There are other strange connections between the economy and the poisonous substances that are used to defend it. The disciplines of economics and ecology share common origins in the Greek root oikos (home), as they are both concerned with how humans interact with their environment. Over time, the economy became more virtual and metaphorical, detached from the tangible world.

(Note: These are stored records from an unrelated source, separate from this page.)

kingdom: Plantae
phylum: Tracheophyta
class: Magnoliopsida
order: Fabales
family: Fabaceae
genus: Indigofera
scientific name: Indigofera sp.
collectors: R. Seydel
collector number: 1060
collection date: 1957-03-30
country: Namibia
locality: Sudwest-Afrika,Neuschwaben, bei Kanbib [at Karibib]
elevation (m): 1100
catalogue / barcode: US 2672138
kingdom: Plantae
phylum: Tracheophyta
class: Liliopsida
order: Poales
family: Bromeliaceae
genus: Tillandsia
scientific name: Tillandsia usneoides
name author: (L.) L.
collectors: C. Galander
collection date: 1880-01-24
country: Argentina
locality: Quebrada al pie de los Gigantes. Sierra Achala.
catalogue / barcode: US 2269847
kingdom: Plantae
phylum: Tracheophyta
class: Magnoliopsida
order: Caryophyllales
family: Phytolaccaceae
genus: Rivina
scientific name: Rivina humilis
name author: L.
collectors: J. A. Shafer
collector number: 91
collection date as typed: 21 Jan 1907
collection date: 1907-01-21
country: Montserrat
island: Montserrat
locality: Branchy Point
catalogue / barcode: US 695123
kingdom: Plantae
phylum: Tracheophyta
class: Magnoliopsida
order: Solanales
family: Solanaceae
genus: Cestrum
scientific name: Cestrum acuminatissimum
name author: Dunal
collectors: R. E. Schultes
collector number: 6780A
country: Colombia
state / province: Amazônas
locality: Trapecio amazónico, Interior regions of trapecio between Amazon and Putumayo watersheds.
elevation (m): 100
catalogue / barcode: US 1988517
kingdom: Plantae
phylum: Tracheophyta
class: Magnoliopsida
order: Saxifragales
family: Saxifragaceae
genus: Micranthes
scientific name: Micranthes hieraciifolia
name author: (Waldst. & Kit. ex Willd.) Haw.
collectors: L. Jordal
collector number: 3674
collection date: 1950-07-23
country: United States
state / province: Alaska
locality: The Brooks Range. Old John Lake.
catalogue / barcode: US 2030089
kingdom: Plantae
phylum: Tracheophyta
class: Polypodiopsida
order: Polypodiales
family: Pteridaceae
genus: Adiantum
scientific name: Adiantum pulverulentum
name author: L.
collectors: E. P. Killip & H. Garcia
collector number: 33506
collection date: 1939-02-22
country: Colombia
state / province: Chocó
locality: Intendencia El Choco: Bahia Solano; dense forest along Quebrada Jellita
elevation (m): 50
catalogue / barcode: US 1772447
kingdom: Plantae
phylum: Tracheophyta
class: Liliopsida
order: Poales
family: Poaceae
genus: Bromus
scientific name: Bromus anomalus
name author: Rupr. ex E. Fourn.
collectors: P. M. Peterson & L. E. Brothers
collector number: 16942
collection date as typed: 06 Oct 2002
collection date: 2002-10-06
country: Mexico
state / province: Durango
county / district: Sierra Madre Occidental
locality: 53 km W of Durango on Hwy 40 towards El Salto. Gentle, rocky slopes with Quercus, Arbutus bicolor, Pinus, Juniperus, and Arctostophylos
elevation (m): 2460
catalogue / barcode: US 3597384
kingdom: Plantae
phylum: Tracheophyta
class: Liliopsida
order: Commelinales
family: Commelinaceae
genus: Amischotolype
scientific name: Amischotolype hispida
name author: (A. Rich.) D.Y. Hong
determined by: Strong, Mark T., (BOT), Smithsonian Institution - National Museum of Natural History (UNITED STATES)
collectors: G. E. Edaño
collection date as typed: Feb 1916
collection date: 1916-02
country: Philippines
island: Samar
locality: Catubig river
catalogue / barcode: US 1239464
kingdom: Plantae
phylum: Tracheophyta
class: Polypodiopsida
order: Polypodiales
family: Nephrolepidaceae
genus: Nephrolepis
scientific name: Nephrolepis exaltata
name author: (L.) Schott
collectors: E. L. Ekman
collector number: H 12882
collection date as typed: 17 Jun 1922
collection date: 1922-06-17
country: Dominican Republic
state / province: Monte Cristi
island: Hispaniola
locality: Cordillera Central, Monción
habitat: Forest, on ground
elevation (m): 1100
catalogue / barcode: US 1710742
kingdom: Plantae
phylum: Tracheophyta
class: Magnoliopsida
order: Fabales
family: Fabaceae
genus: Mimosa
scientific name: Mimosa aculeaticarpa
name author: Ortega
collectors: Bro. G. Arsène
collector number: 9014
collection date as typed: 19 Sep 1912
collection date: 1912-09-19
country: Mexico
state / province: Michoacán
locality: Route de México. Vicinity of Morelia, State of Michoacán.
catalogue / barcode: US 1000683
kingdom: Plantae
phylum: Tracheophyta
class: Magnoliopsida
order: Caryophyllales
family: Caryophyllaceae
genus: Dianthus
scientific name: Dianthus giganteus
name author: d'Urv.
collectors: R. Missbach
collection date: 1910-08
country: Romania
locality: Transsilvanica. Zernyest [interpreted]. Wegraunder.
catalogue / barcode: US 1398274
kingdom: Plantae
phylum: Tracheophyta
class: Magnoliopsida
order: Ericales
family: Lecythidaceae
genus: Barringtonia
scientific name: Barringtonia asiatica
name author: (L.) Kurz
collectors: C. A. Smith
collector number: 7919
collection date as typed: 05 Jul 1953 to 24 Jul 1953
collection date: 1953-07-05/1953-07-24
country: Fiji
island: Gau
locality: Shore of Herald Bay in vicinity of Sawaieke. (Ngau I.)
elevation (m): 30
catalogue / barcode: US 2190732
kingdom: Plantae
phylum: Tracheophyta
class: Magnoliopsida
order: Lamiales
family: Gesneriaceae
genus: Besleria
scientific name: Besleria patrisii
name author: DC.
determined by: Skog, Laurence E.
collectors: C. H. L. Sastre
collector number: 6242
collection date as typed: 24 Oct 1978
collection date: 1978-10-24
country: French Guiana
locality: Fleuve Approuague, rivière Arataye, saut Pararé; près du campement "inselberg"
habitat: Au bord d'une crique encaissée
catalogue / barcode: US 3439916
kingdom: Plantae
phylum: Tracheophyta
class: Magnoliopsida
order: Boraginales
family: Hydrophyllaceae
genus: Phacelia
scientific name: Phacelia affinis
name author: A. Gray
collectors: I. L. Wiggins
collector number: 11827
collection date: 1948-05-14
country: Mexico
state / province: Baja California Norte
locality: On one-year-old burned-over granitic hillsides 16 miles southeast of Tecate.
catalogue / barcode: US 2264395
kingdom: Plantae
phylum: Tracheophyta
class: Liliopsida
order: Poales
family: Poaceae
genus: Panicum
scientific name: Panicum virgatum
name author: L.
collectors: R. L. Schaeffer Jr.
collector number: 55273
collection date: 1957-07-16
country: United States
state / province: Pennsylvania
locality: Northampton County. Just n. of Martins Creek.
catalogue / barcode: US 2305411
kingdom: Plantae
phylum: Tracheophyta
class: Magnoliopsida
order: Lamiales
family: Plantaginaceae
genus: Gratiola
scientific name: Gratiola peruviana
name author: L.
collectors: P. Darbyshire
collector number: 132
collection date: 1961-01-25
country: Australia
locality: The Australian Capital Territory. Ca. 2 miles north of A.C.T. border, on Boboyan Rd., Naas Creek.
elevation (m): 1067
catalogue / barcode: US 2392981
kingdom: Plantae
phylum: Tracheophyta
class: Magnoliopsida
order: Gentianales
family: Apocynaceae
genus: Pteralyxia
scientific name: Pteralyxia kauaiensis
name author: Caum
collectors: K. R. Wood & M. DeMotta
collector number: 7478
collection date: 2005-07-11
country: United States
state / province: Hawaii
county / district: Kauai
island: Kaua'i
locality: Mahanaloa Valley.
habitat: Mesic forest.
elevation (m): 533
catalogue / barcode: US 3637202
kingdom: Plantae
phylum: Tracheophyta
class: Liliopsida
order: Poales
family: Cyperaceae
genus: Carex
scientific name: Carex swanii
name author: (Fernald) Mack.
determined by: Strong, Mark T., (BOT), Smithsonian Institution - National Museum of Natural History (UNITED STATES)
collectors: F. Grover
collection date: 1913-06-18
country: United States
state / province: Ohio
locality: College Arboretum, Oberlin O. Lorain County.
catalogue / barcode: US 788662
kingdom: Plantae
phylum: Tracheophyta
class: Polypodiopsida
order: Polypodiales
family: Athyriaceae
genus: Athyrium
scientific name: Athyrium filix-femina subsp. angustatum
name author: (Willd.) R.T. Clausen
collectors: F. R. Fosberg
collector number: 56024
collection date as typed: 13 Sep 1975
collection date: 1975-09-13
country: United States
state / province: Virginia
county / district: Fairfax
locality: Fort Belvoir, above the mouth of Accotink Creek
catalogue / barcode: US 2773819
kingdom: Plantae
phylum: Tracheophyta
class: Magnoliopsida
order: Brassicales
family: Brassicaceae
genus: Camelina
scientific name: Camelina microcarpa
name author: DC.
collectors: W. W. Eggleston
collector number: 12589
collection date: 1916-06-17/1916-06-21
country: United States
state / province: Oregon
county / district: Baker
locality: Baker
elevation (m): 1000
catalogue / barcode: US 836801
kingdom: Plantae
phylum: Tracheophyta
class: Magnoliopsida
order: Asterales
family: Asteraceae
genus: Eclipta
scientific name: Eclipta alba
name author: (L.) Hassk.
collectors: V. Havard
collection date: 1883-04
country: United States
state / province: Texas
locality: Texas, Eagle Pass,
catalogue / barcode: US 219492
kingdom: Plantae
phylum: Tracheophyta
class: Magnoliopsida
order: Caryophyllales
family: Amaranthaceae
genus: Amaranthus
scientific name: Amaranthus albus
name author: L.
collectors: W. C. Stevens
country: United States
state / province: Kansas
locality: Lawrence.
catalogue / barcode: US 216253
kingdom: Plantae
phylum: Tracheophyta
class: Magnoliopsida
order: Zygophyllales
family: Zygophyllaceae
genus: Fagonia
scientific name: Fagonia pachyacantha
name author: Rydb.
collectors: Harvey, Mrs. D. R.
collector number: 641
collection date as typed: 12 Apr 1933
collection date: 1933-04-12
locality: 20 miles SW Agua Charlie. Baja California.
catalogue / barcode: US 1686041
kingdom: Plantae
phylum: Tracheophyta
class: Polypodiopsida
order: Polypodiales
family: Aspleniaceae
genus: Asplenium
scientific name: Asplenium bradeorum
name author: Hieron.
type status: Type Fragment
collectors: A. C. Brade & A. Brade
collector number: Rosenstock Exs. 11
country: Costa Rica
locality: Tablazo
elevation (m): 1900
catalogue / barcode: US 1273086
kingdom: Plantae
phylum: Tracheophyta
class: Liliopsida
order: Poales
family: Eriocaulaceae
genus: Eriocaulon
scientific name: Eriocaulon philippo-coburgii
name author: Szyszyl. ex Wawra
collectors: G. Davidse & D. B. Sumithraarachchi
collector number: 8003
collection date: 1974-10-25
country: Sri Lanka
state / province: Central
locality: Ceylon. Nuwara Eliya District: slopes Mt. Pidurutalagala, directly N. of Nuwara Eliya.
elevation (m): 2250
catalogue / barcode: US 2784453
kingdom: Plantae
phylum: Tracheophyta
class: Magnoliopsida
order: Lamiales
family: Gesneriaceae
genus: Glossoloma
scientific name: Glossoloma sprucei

This is made clear by the numerous ways in which the economy can only be explained with metaphors derived from real world phenomena, and when things go badly in the economy they are compared to the worst nightmares of ecological catastrophe: critical mass, bombs, meltdowns and fallout. Just consider the long list of metaphors that are routinely seen in the media: The “bailout” is of course the most obvious metaphor. The number of bad loans reached a “critical mass” and the real estate market had a “meltdown” that arose from the “perfect storm,” and of course there was “fallout” for investors. Mortgage securities are now considered “toxic” or “radioactive.” “Liquidity” “vaporized,” stocks “cratered,” the economy “fell off a cliff,” the president thinks he can “ride the tiger in order to tame it.” A senator warns of “economic Pearl Harbor.” Credit default swaps are “weapons of mass destruction,” but who cares about any of this if he doesn’t have “skin in the game.” In 2007, a credit “tsunami” was heading our way, but we just stood on the shore watching it roll in. The “bubble” burst. Prices “nosedived” (why not “nosedove”?). Government props up the financial system like a “dam,” refusing to open the “floodgates” that would release the pressure. The credit system must be revived by opening up the “spigot” and sending in a “troop surge” of quantitative easing to do battle, but not before the “sclerotic arteries” of the system are fixed. It needs more “oxygen,” as long as that doesn’t “feed the flames,” but should we bother trying to save a “burning house”?

Ronald Bailey, writing in Reason, [5] noted that the financial industry’s reliance on metaphor to explain itself has become so problematic that the American Securities and Exchange Commission has declared that financial professionals would be “… barred from using metaphors when speaking about the markets and investments.” He quoted one commentator who added, “It’s clear from the research that any discussion of the market and its direction is totally metaphorical. The market is not a thing. We’ve got to stop talking about it vaulting, slipping, inching, bouncing, pushing, resisting, rebounding, rallying, and clawing. This is a sober business, not a Las Vegas cage fight… markets cannot ‘flirt’ with anything.” On the other hand, because the market is not a thing, because it is virtual, perhaps it can only be described with metaphors. “Flirting” with disaster might be the best way to describe what has been going on since 1940.


[1] See also the ecological manifesto Four Changes written by Snyder and others in the early 1970s.

[2] Peter Joseph, The New Human Rights Movement: Reinventing the Economy to End Oppression (BenBella Books, 2017).